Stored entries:
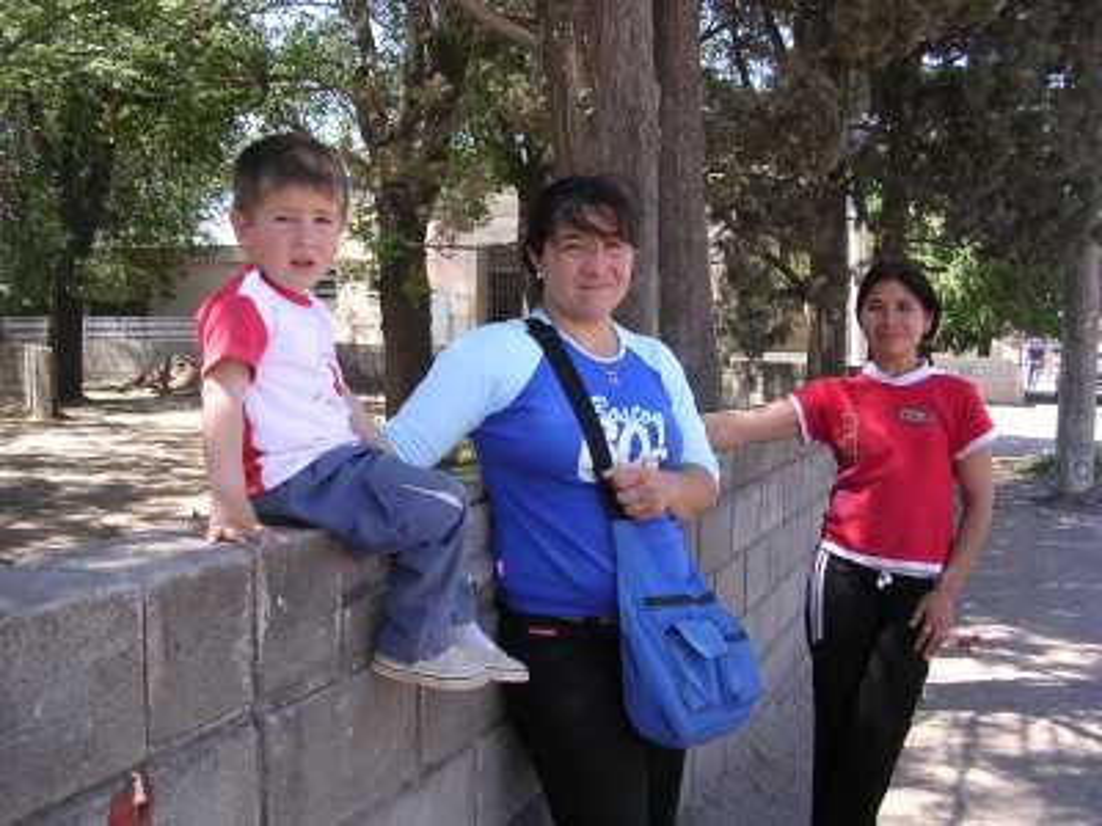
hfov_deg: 49.0
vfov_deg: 37.7
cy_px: 413
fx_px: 1210
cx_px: 551
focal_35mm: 38
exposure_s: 1/255
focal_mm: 5.8
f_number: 2.8
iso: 100
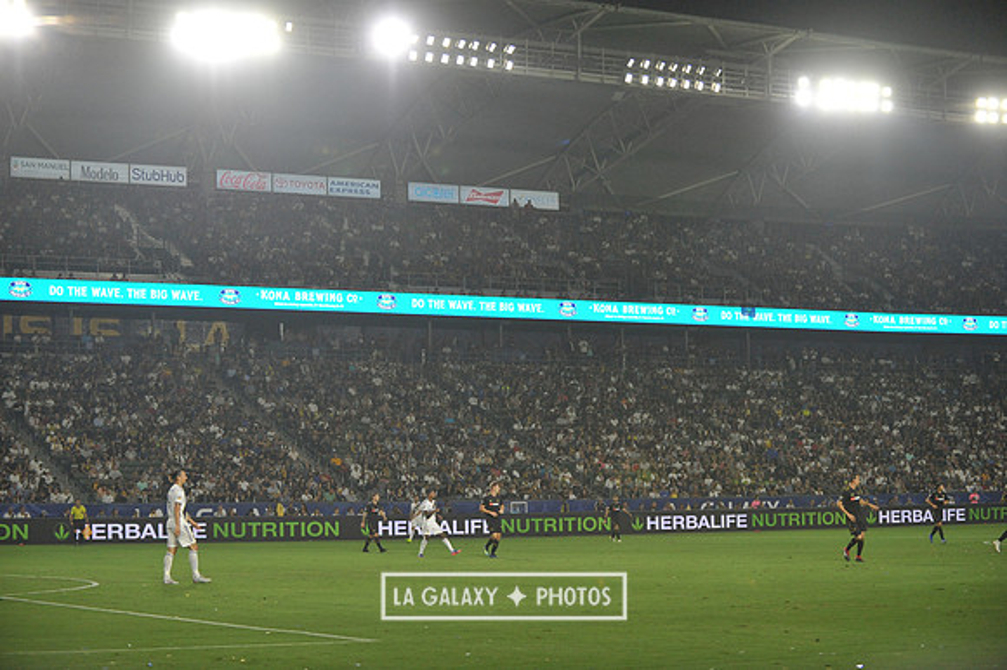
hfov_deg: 25.4
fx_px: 2236
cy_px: 335
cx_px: 504
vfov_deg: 17.0
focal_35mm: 80
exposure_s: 1/2500
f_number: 3.2
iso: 3200
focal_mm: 80
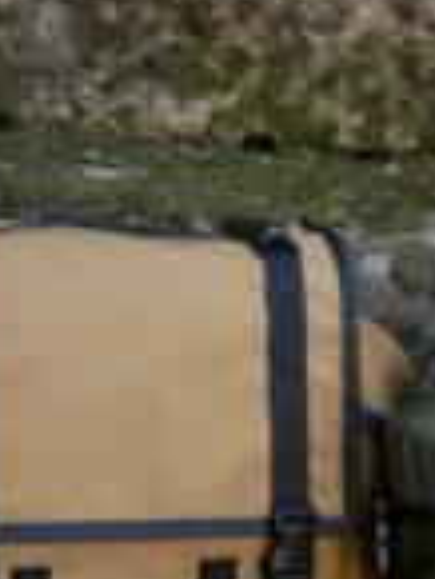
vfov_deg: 11.7
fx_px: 2744
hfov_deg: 9.0
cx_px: 397
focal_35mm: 164
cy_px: 773
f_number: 5
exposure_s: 1/800
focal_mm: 20
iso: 3200
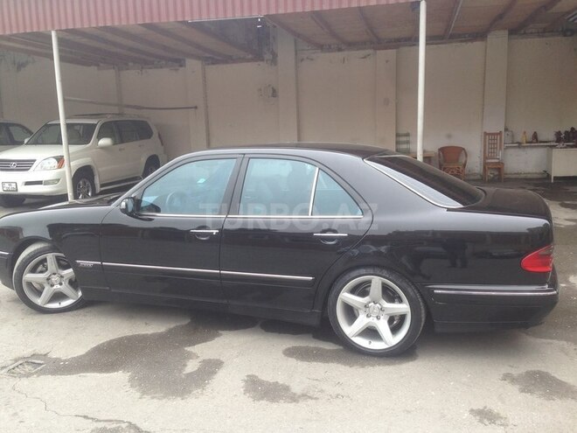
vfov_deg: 42.9
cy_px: 216
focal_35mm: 33
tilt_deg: -10.6
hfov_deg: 55.4
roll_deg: +1.6
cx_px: 288
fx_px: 550
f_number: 2.4
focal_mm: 4.12
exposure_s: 1/134
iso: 50
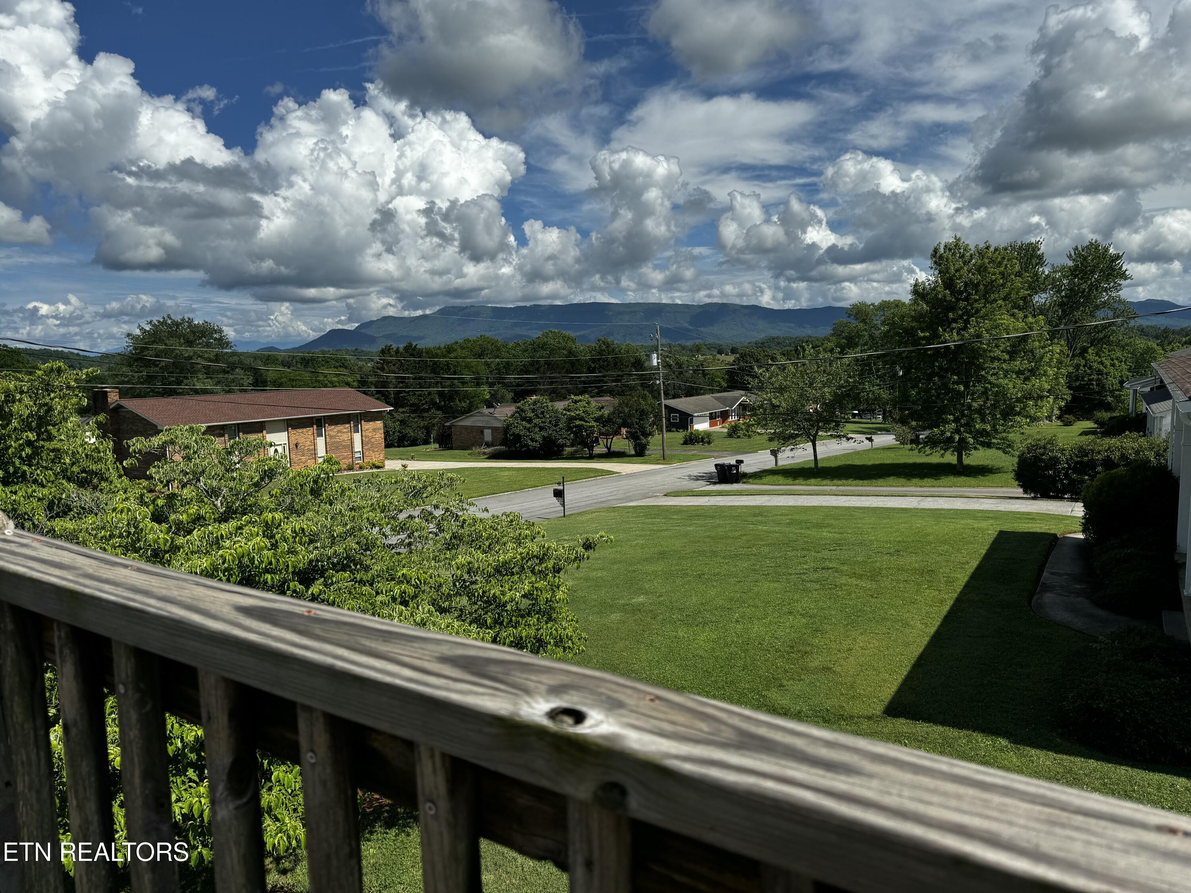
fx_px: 826
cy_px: 446
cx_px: 596
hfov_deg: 71.6
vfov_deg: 56.8
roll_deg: +1.6
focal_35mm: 24
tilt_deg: -7.3
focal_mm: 6.76
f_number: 1.78
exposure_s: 1/6410
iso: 80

Problem description:
This task calls for the lines from the line holding "focal_35mm: 164" through the last line above, restated word for word with both ends included and the pictures dropped.

Response:
focal_35mm: 164
cy_px: 773
f_number: 5
exposure_s: 1/800
focal_mm: 20
iso: 3200
vfov_deg: 42.9
cy_px: 216
focal_35mm: 33
tilt_deg: -10.6
hfov_deg: 55.4
roll_deg: +1.6
cx_px: 288
fx_px: 550
f_number: 2.4
focal_mm: 4.12
exposure_s: 1/134
iso: 50
fx_px: 826
cy_px: 446
cx_px: 596
hfov_deg: 71.6
vfov_deg: 56.8
roll_deg: +1.6
focal_35mm: 24
tilt_deg: -7.3
focal_mm: 6.76
f_number: 1.78
exposure_s: 1/6410
iso: 80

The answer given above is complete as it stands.